The Eagles’ new album

Debuts at number one, with 710,000 copies sold exclusively through Wal-Mart. Billboard traditionally excludes albums sold at only one retailer from its charts, but lifted the rule this week, mostly on the grounds that it would be absurd not to do so, the Times reports:

Many record executives privately criticized the unexpected shift, and some expressed fears that the shift might provide new incentive for artists to sell straight to retail chains like Wal-Mart, Starbucks and others.

Geoff Mayfield, the senior Billboard analyst who oversees the charts, played down any suggestions of strong-arming.

“We were not pressured.
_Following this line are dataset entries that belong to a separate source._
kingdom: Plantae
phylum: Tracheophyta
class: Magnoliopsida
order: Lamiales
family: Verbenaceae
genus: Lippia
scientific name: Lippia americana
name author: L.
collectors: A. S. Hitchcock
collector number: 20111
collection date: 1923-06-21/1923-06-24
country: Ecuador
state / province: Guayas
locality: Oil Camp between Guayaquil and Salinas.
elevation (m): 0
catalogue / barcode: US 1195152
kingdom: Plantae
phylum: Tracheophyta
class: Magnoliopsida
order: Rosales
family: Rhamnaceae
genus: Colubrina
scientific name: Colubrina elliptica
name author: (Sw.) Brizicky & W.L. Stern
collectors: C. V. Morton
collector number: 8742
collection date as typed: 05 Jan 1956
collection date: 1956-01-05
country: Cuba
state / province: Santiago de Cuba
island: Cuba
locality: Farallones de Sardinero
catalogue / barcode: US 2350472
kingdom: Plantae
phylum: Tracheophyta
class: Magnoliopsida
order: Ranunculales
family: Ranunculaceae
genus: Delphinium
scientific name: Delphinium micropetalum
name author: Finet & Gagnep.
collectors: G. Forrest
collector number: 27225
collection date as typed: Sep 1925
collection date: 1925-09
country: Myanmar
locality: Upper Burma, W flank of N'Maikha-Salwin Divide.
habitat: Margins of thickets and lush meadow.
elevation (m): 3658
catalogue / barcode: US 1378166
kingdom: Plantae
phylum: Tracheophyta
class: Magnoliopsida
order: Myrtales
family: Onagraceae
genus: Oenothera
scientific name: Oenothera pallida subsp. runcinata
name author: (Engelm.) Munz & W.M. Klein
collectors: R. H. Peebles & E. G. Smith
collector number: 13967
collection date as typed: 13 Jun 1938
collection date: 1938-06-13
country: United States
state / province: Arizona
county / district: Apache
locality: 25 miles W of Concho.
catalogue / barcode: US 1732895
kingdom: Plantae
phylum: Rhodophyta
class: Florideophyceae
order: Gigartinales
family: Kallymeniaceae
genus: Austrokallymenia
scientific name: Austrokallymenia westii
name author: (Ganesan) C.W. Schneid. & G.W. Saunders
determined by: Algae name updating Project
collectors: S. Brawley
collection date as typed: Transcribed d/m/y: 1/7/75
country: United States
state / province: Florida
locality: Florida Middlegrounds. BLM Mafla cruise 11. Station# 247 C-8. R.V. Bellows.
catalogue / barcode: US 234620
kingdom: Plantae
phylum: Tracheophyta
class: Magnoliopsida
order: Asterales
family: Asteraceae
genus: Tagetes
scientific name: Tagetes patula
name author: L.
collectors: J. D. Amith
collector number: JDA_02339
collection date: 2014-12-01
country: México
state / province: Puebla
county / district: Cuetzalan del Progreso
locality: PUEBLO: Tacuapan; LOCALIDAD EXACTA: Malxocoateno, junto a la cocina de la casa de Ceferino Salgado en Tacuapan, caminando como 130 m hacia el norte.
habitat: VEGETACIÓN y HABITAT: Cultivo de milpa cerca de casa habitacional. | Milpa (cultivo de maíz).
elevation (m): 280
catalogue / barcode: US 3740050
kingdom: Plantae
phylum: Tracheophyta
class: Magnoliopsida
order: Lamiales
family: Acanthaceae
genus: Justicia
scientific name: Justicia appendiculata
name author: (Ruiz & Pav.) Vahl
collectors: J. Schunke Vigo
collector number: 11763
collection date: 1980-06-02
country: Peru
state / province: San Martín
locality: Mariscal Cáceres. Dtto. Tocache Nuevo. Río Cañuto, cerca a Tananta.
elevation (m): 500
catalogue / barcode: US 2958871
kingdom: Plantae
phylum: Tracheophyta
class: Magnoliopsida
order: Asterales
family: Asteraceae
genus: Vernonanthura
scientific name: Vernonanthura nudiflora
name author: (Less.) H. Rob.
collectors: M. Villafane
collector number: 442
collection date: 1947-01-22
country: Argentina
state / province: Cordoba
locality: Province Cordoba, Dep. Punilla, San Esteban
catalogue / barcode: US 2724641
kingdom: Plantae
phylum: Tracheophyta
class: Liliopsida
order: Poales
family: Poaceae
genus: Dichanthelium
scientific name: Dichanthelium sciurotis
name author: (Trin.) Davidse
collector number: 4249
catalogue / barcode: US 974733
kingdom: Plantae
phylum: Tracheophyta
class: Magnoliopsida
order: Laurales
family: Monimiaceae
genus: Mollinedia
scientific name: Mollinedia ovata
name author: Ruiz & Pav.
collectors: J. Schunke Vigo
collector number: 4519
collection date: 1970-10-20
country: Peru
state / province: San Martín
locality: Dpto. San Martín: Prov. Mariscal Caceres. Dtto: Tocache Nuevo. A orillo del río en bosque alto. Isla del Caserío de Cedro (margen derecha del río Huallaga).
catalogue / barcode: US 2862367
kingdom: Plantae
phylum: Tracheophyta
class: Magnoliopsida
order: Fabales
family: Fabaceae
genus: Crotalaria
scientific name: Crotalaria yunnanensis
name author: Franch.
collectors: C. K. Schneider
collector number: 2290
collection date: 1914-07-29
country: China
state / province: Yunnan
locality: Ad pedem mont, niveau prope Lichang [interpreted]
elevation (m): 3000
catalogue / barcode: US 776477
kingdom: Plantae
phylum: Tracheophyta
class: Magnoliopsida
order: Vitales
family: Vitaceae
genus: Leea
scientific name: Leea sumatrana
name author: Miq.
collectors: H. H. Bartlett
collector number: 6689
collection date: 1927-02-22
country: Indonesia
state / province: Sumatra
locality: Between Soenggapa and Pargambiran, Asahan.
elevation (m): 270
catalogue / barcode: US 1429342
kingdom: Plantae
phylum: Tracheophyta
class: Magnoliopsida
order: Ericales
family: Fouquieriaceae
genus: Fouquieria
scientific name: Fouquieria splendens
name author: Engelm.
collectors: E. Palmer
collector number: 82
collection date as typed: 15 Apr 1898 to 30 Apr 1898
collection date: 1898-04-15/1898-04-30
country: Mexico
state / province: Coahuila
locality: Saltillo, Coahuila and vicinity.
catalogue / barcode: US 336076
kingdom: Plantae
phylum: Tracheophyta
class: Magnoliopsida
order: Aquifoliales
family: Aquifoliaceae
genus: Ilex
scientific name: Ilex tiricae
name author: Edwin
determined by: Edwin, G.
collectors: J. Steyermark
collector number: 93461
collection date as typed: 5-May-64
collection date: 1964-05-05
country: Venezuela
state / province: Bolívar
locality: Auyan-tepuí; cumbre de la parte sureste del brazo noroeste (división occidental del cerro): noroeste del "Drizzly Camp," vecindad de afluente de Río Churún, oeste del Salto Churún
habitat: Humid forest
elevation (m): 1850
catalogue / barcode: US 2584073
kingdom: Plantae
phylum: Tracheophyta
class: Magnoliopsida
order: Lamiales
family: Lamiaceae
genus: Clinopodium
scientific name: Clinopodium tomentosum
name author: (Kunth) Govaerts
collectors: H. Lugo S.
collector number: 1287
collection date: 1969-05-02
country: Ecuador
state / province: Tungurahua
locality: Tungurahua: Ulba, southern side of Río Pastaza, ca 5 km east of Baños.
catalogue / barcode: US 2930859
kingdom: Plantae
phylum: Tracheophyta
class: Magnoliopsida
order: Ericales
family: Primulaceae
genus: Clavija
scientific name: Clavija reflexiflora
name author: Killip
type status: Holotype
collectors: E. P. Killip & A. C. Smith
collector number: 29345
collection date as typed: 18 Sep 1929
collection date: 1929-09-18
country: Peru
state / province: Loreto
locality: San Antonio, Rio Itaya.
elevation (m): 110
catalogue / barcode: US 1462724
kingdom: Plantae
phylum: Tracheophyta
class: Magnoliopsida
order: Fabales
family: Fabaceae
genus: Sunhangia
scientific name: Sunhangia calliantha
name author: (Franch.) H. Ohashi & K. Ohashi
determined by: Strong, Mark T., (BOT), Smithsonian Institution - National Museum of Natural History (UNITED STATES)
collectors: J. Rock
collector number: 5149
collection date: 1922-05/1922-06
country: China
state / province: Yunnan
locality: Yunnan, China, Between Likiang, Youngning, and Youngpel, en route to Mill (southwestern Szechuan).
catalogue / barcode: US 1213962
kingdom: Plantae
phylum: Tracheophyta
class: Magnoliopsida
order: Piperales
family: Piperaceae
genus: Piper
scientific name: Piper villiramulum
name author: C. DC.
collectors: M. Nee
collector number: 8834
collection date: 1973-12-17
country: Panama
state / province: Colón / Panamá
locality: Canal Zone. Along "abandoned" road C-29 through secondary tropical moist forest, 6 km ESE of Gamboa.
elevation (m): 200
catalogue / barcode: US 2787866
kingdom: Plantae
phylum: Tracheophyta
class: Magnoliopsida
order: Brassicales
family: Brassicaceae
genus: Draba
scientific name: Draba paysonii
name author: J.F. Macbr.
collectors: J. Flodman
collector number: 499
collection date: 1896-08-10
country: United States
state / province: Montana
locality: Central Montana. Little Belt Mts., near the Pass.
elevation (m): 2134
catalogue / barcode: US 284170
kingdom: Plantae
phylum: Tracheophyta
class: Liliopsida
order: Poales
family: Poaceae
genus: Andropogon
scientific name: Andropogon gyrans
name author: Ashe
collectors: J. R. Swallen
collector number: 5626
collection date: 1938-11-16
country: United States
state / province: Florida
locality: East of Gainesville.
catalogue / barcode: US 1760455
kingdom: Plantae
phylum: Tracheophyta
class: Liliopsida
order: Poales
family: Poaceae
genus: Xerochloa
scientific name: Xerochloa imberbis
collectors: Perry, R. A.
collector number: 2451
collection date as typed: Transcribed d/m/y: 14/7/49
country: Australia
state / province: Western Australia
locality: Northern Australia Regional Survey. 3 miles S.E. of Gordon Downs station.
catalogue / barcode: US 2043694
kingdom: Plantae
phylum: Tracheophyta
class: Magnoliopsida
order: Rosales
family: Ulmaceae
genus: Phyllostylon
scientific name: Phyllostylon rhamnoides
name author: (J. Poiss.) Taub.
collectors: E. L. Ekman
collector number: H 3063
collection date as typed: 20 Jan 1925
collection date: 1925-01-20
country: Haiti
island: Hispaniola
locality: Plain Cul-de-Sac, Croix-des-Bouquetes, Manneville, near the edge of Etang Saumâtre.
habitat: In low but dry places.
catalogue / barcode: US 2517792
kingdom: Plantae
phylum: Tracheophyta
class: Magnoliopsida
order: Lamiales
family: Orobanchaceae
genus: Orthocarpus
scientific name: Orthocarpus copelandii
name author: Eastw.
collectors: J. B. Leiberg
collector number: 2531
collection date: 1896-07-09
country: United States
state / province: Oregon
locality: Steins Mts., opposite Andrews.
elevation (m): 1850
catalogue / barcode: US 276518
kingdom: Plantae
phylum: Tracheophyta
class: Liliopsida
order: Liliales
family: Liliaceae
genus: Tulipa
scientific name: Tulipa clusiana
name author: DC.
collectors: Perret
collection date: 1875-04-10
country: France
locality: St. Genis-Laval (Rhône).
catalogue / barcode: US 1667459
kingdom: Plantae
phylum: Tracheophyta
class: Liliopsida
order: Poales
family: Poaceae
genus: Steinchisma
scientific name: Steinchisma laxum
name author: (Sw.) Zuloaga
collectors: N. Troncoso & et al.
I did not get one phone call from Irving Azoff about this,” Mr. Mayfield said, referring to the Eagles’ talent manager, “and I did not get one phone call from Wal-Mart.”

Rather, Mr. Mayfield said, he made the change amid worries that the [sic] Billboard’s brand-name charts, regarded as the industry’s gold standard, were in danger of appearing out of sync with the music market.

Most of the reviews are overly respectful; in this context, you have to love the Guardian

Self-importance is a given in the world of soft rock, but the Eagles’ double-disc comeback propels musical smugness to previously inconceivable proportions.

… and Mr. Jim Derogatis:

How do lyrics such as those, from “Frail Grasp on the Big Picture” and “Business as Usual,” square with the politics of Wal-Mart’s corporate honchos and what many critics call the company’s monopolistic, anti-labor, big business-uber-alles practices? They don’t, but consistency has never been the band’s strong point.